Teosinte is selected...for an honor

Openlab 2007Watching lay Christians discuss evolution in the public arena is very frustrating for me. As I've stressed repeatedly here, evolutionary biology is some of the most fascinating and dynamic science to be found. But public discourse on the subject is strongly influenced by the antics of demagogues at places like the Discovery Institute, an organization that is committed to ensuring that as few Christians as possible will encounter the reality of evolutionary science.

This, I think, is one reason why some of the finest work in all of biology is largely unknown to Christians who are otherwise convinced that they are qualified to pronounce a major scientific theory a categorical failure. A perfect example: the ongoing work on the evolution of corn and its relationship to its wild ancestor, teosinte. It doesn't get much better than that.

Back in October, I wrote an introduction to this great story, and covered just a little of the evolutionary biology involved. People liked the post a lot, and it got some nice attention in the blogosphere.

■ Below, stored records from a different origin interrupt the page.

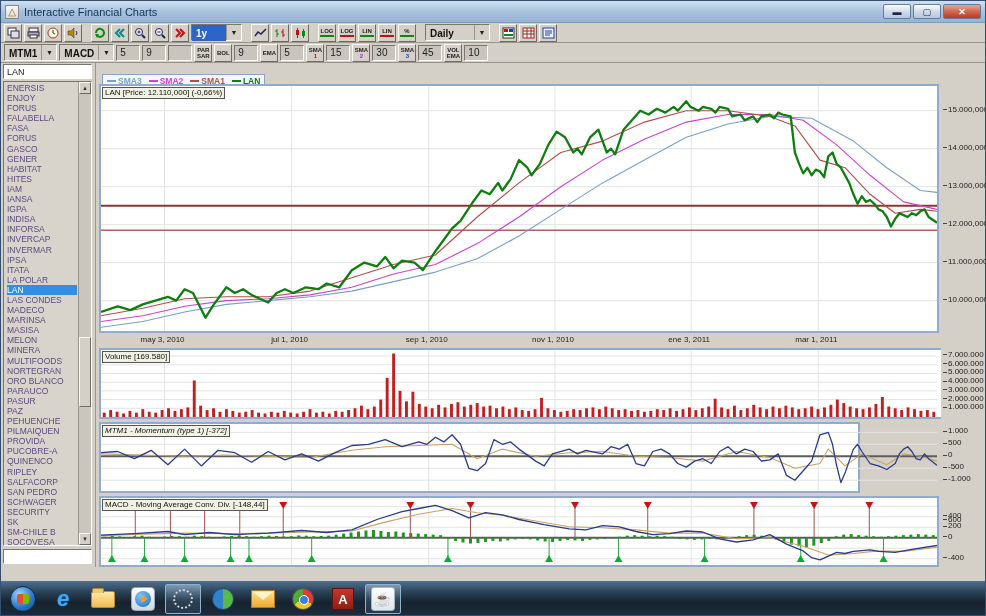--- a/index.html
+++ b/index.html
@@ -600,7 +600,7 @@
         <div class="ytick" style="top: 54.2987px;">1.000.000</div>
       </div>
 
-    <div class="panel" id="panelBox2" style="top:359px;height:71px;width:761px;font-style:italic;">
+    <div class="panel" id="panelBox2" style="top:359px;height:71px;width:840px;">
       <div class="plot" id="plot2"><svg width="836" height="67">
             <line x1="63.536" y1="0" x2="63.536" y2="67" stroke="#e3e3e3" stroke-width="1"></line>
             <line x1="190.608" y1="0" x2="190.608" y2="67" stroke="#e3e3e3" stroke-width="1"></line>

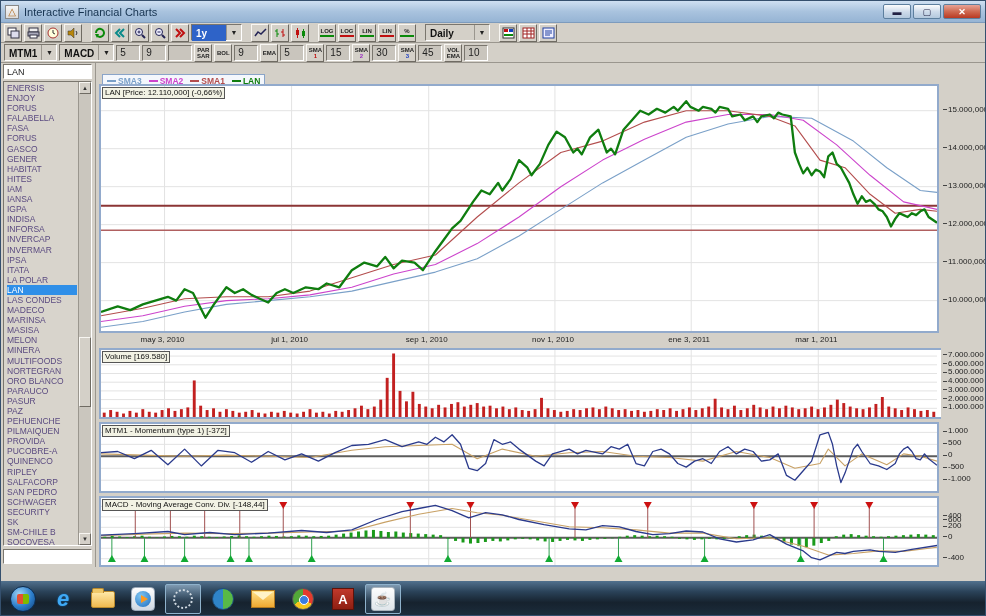--- a/index.html
+++ b/index.html
@@ -815,6 +815,10 @@
       </div>
   </div>
 
+  <div class="statusbar">
+    <div class="status-icon"></div>
+    <div class="status-text">Pop-up menu available. Right-click to display pop-up menu.</div>
+  </div>
 
   <div class="taskbar" id="taskbar">
     <div class="tb-icon">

Now, the post has been honored with inclusion in the second edition of The Open Laboratory, a science blogging anthology edited by Bora (aka Coturnix) at A Blog Around The Clock on ScienceBlogs.

Woo hoo! Thanks to Bora and to Reed Cartwright, the guest editor of the 2007 edition, to the various judges, to The Panda's Thumb, ERV, and Pharyngula for the links that got the story into the larger blogosphere, and especially to John Doebley and his colleagues for assembling a world-class scientific story.